Monday, August 20, 2007

Jesuit College To End Discrimination, By Discriminating

Colleges offer financial aid to gain diversity in student body

By Kaitlynn Riely
Catholic News Service

WASHINGTON (CNS) -- For parents of college-age children, the start of a new school year may mean an empty wallet along with an empty nest.

According to The Chronicle of Higher Education, the median tuition at a four-year school was $7,490 for the 2006-07 school year. The figure includes private and state-run schools, some of which charge in-state students very low tuition.

The median tuition at private schools was $15,900, with the more expensive colleges costing more than $30,000 a year.

The numbers do not include room and board and other fees that can carry high price tags, such as textbook purchases and travel expenses.

The high cost of college has made it difficult for lower-income students to afford it. Most schools have some form of financial aid, and the government provides grants to needy students and will pay the interest on a student loan and defer payments for those who qualify financially.

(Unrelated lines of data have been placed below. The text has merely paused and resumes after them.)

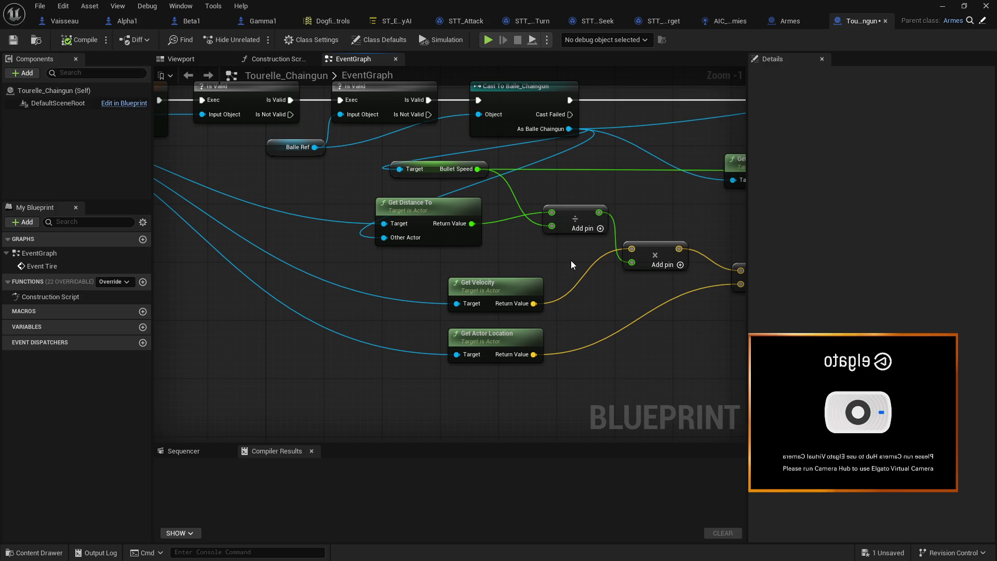
right_click(384, 238)
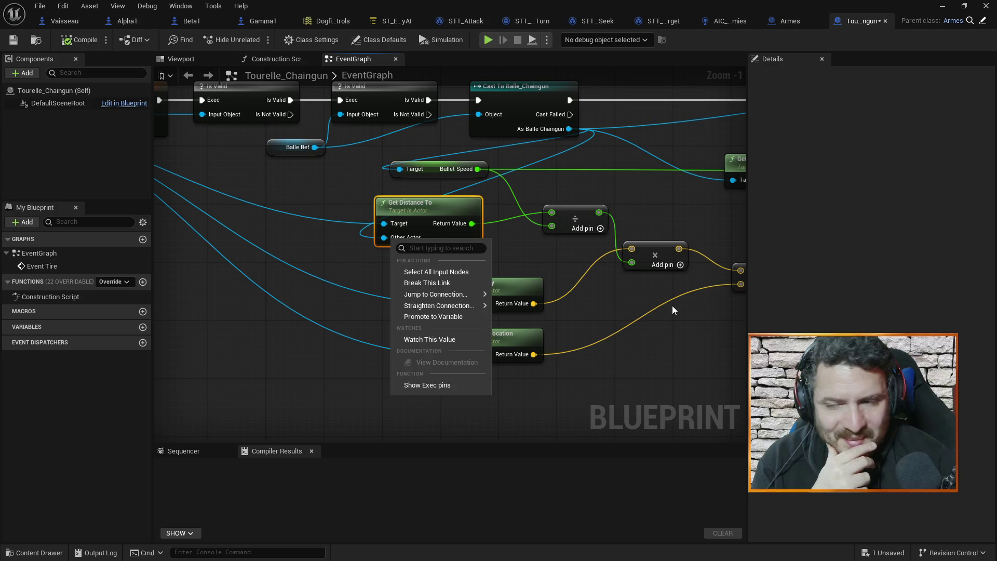
click(606, 301)
mouse_move(605, 301)
mouse_down()
mouse_move(577, 300)
mouse_move(484, 241)
mouse_up()
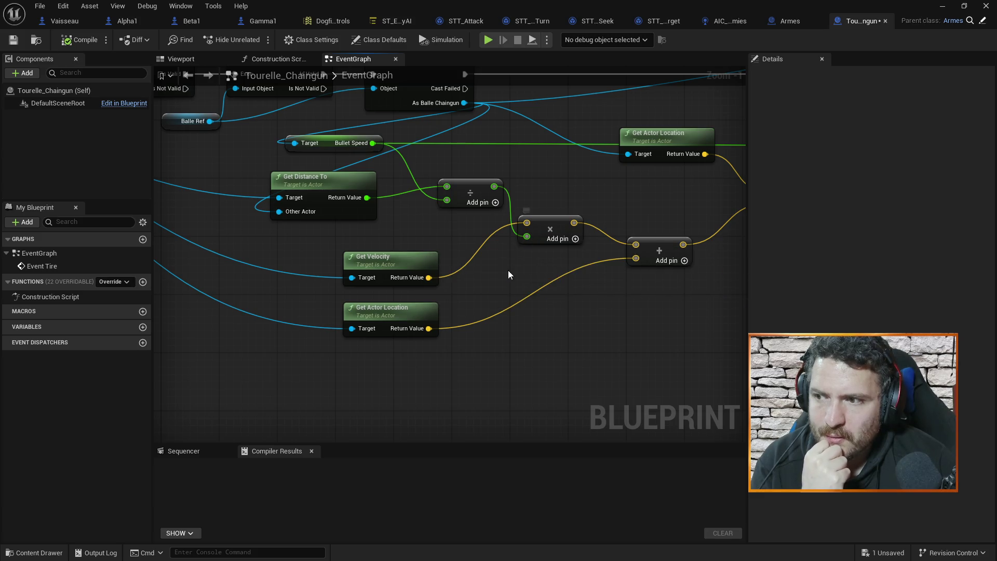
drag(496, 286, 498, 262)
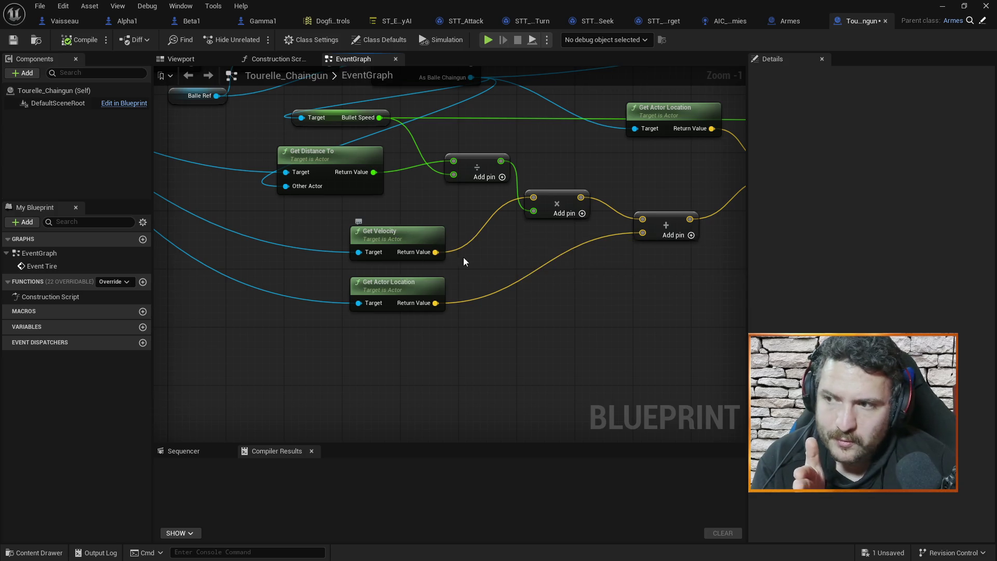
drag(474, 263, 464, 266)
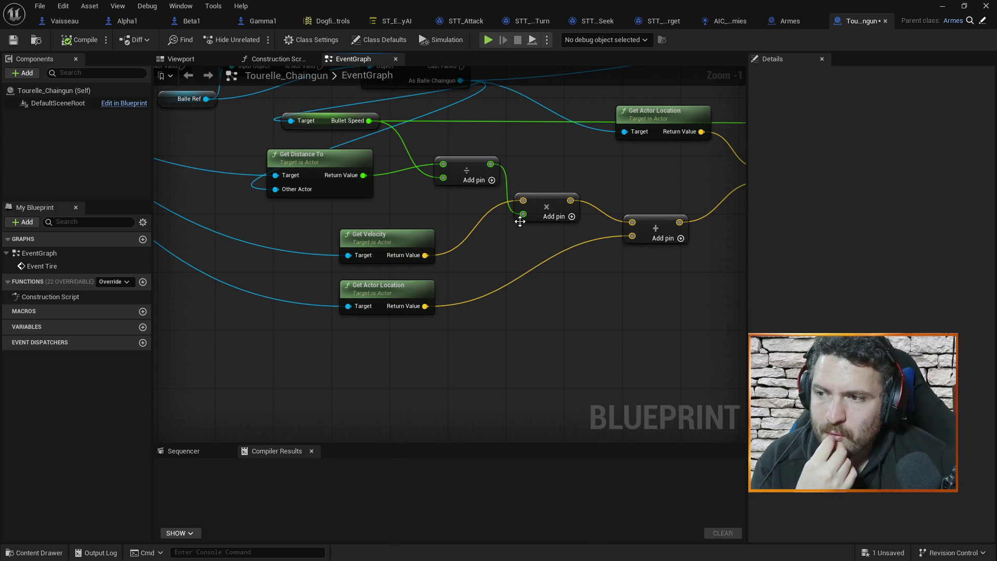
drag(516, 238, 504, 232)
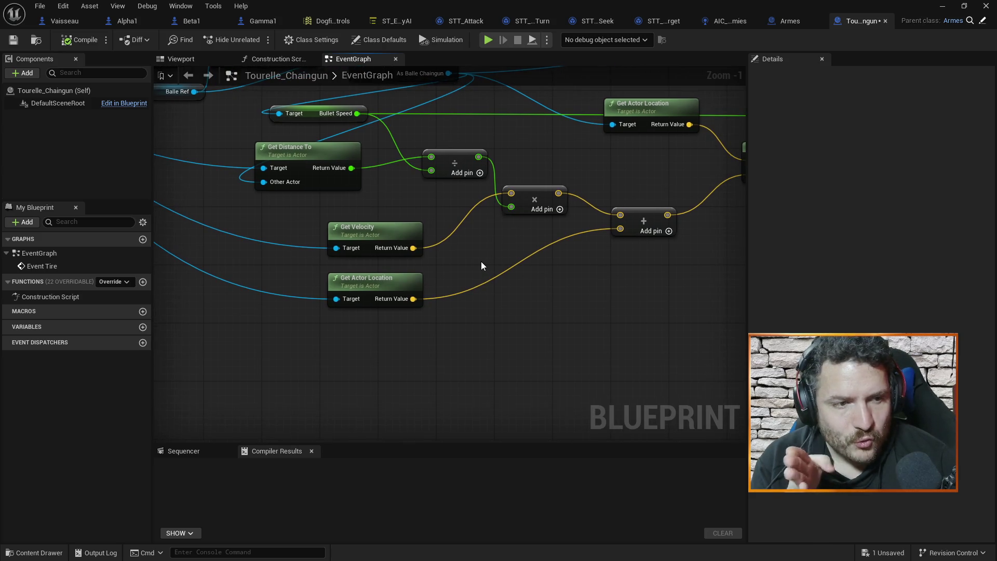
mouse_move(515, 253)
mouse_down()
mouse_move(459, 260)
mouse_move(504, 260)
mouse_move(544, 233)
mouse_up()
drag(575, 201, 520, 214)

But some Catholic schools are taking extra measures to help students better afford college tuition.

Dominican-run Providence College in Rhode Island, in an effort to attract minority and first-generation college students and to put less emphasis on test scores, has made submission of scores from SAT and ACT -- traditional college entrance exams -- optional.

Providence's incoming freshman class is the first that did not have to submit scores. Christopher Lydon, the school's associate vice president for admission and enrollment planning, said the reason behind it was to put into action the school's philosophy that grades and extracurricular activities matter more than test scores.

He said Providence also wanted to return to its original mission of making college a viable option for a new generation of immigrants. Lower-income students often cannot afford the hours of SAT-prep classes that their peers can take to get higher scores.

In the first year that Providence dropped the SAT requirement, applications swelled by about 1,000, Lydon told Catholic News Service in a telephone interview.

Within the pool of about 9,000 applicants for a class of 960 students, Lydon said there was greater cultural, ethnic and socioeconomic diversity than in years past. In the class of 2011, there was about a 36 percent increase in the number of students of African-American, Asian, Hispanic and American Indian heritage compared to the class of 2010.

Lydon said there was also an increase in the number of students enrolled whose parents had not gone to college, and a 70 percent increase in the number of students who were eligible for federal Pell grants given to low-income students.

This program is still in the test stages to see whether Providence can reliably select high school seniors -- without using SAT scores -- who will perform well the next four years, but Lydon said he was happy with the results of the first year. He emphasized that Providence was not watering down standards with this approach to admissions. Rather, he said, they had a higher percentage of students in the top 10 percent of their high school class this year than in previous years.

However, Lydon said, if a school's goal is to make college more accessible, it can't stop at admissions. To retain students, Lydon said, Providence has shifted money away from merit scholarships to need-based scholarships. About 65 percent of students at the school receive some sort of aid.

Similarly, the University of San Francisco is leading a group of Jesuit-run colleges with the same goal -- to increase the numbers of underrepresented students in their student bodies. The university is one of 16 Jesuit colleges across the country working together to discover the best ways to recruit and retain low-income, first-generation and ethnic minority students.

The Jesuit Network for Equitable Excellence in Higher Education, started in the fall of 2006 and financed by a grant from the Lumina Foundation for Education, has spent its first year discussing ways each school attracts and retains students in these groups.

Preston Walton, the project coordinator for the network, said making education available for students who normally would not consider it or could not afford it is part of the Jesuit mission. Providing more financial aid is one way the schools are working to make college an option for every student.

St. Mary's College of California, a school run by the Christian Brothers in Moraga, also puts a strong emphasis on financial aid. Michael Beseda, the vice provost for enrollment, said the school strives to have 25 percent of entering students eligible for Pell grants.

It's important that the school has students from all income levels and all backgrounds, Beseda told CNS.

"There's all kinds of research that shows that there are huge educational benefits to having a diverse student population," he said. "Students learn from one another."

And the promise of more available financial aid means the number of applicants to the college is up, he said, which gives admissions officers a bigger pool to choose from.

Approximately 70 percent of St. Mary's undergraduates receive some form of financial aid, he said.

Financial aid is not going just to students from low-income families, but also to middle-income families who find it difficult to pay the high costs of a college education.

"We try to make an education available to all those students," Beseda said.